**WHAT THE EXERCISE ASKS:**
Give back the lines of every entry below word for word, leaving out the pictures.

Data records
......
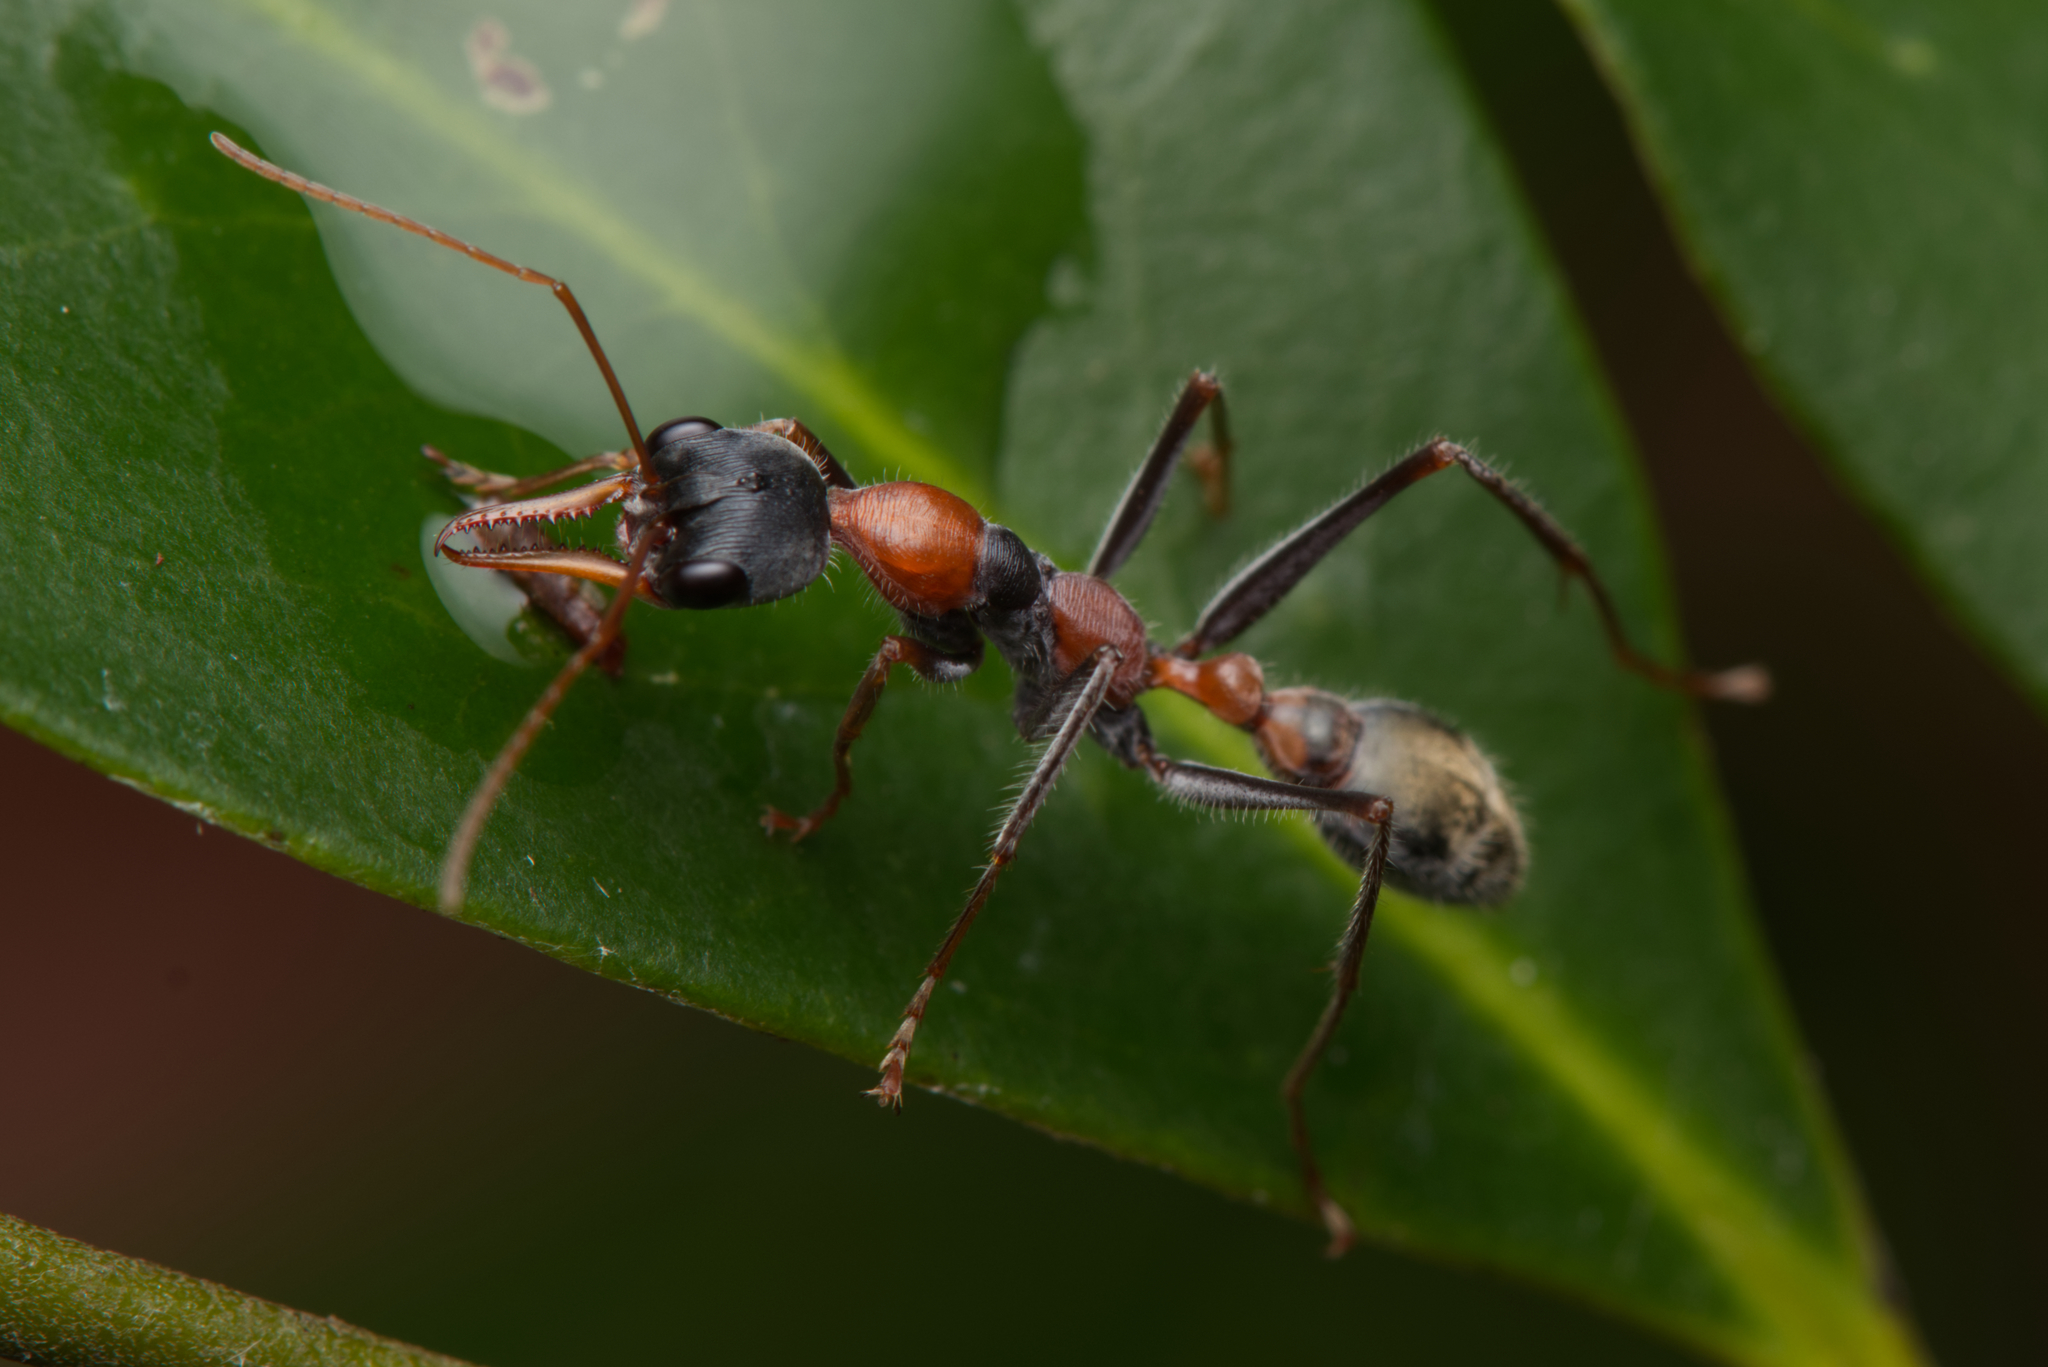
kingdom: Animalia
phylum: Arthropoda
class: Insecta
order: Hymenoptera
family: Formicidae
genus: Myrmecia
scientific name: Myrmecia nigrocincta
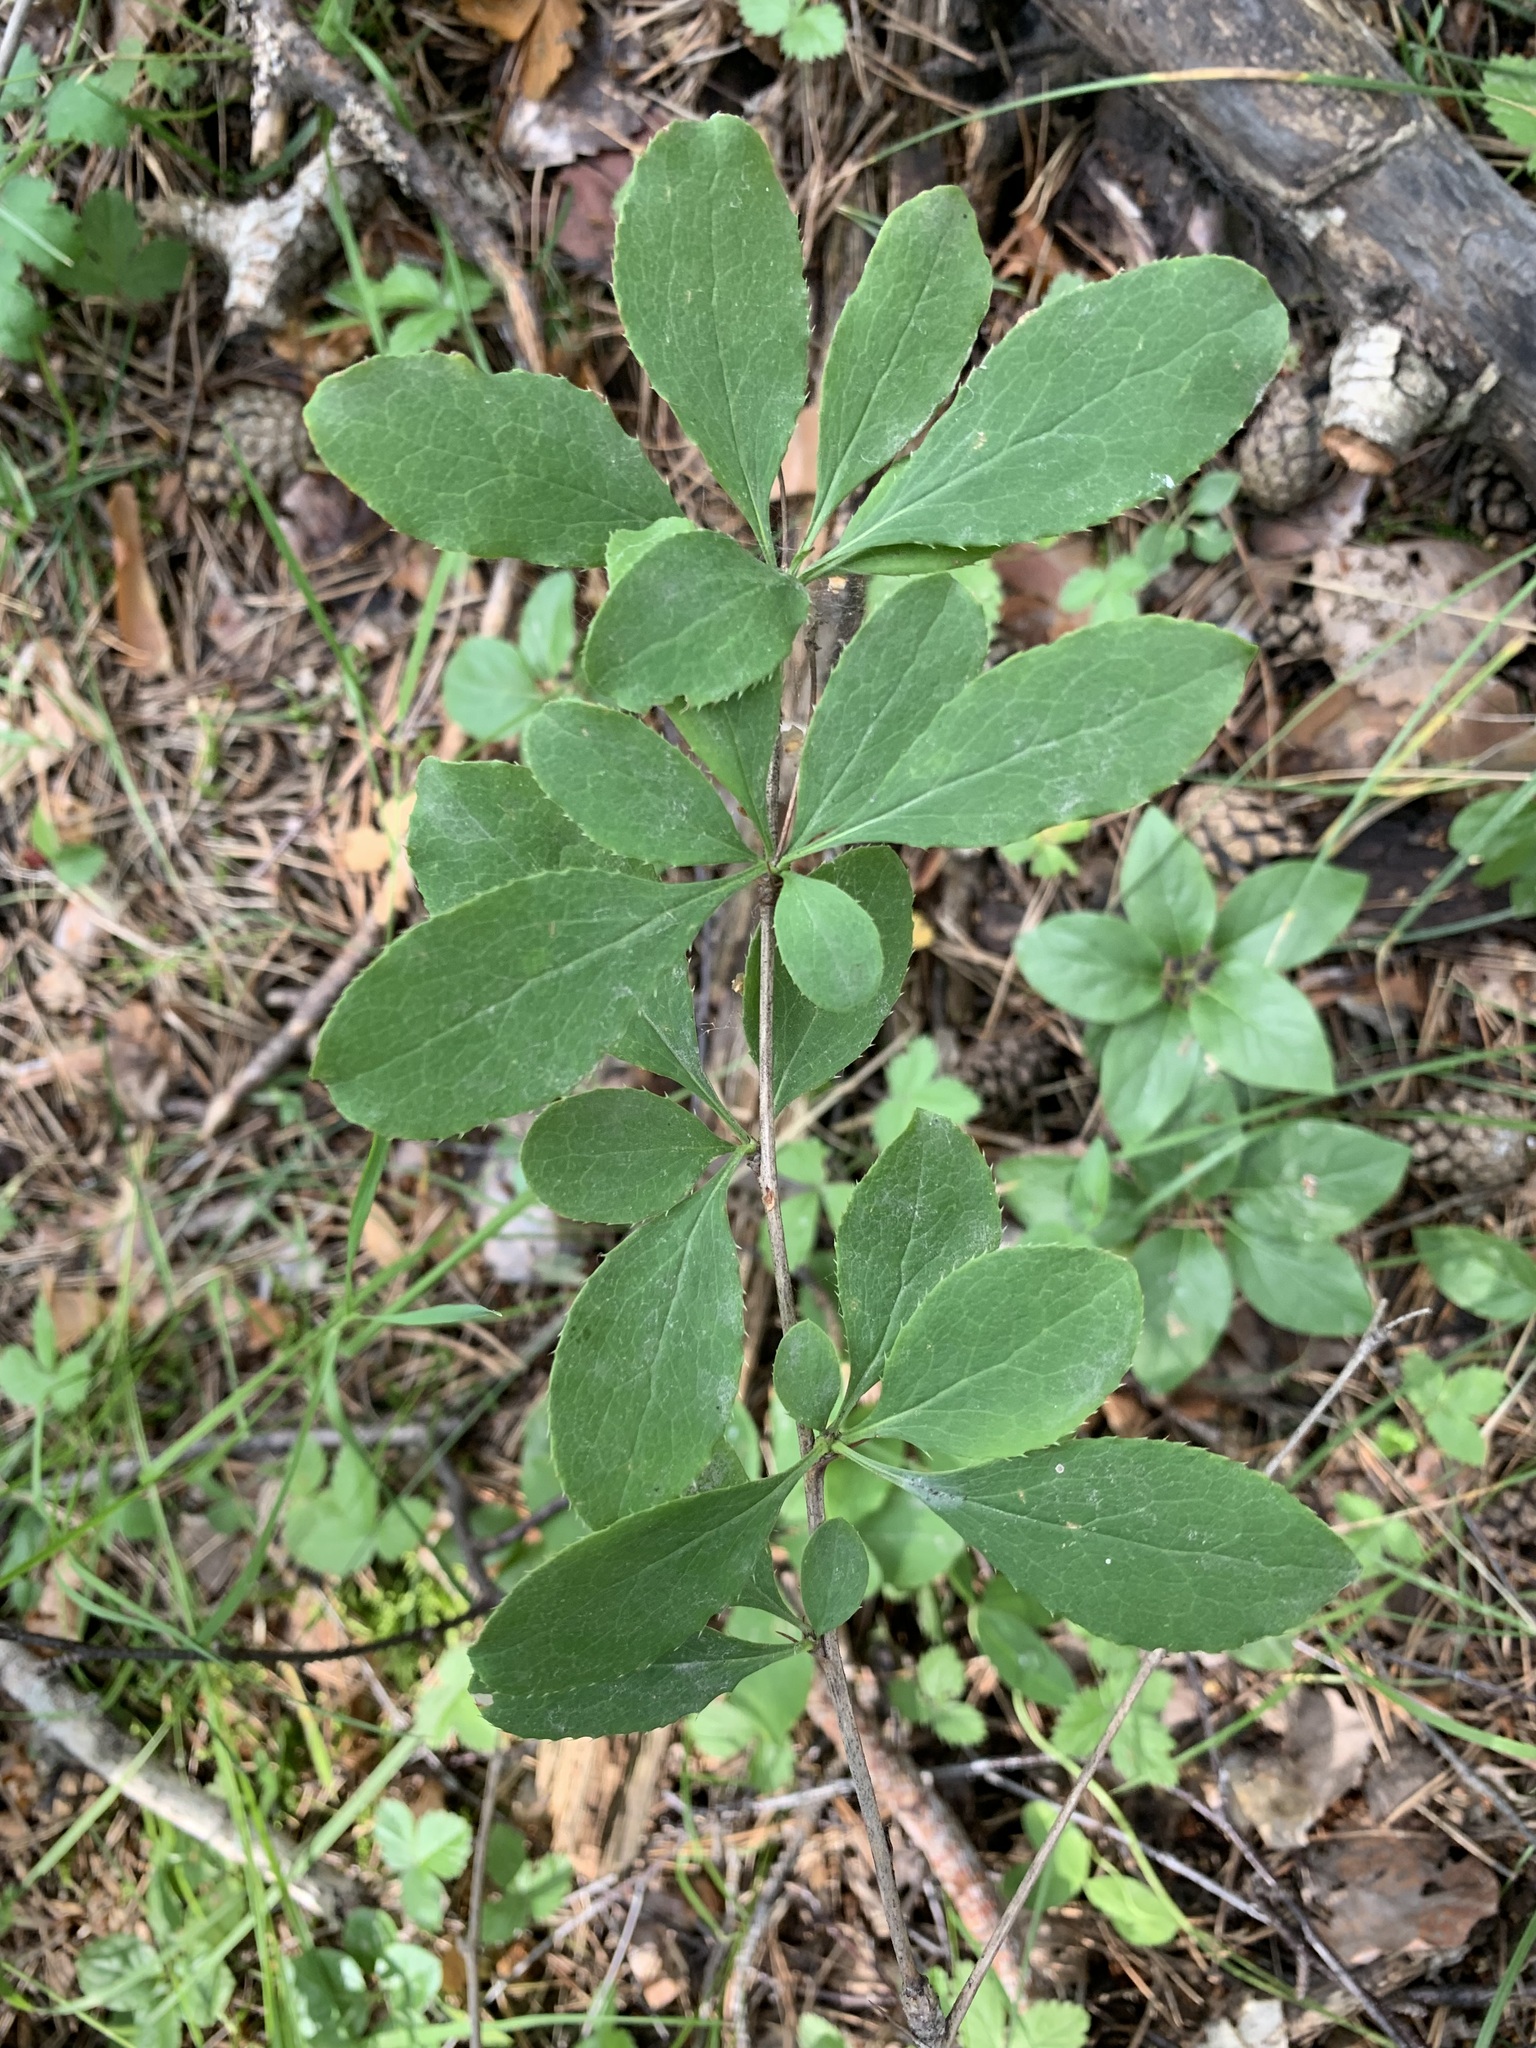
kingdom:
......
**COMPLETED TASK:**
kingdom: Animalia
phylum: Arthropoda
class: Insecta
order: Hymenoptera
family: Formicidae
genus: Myrmecia
scientific name: Myrmecia nigrocincta
kingdom:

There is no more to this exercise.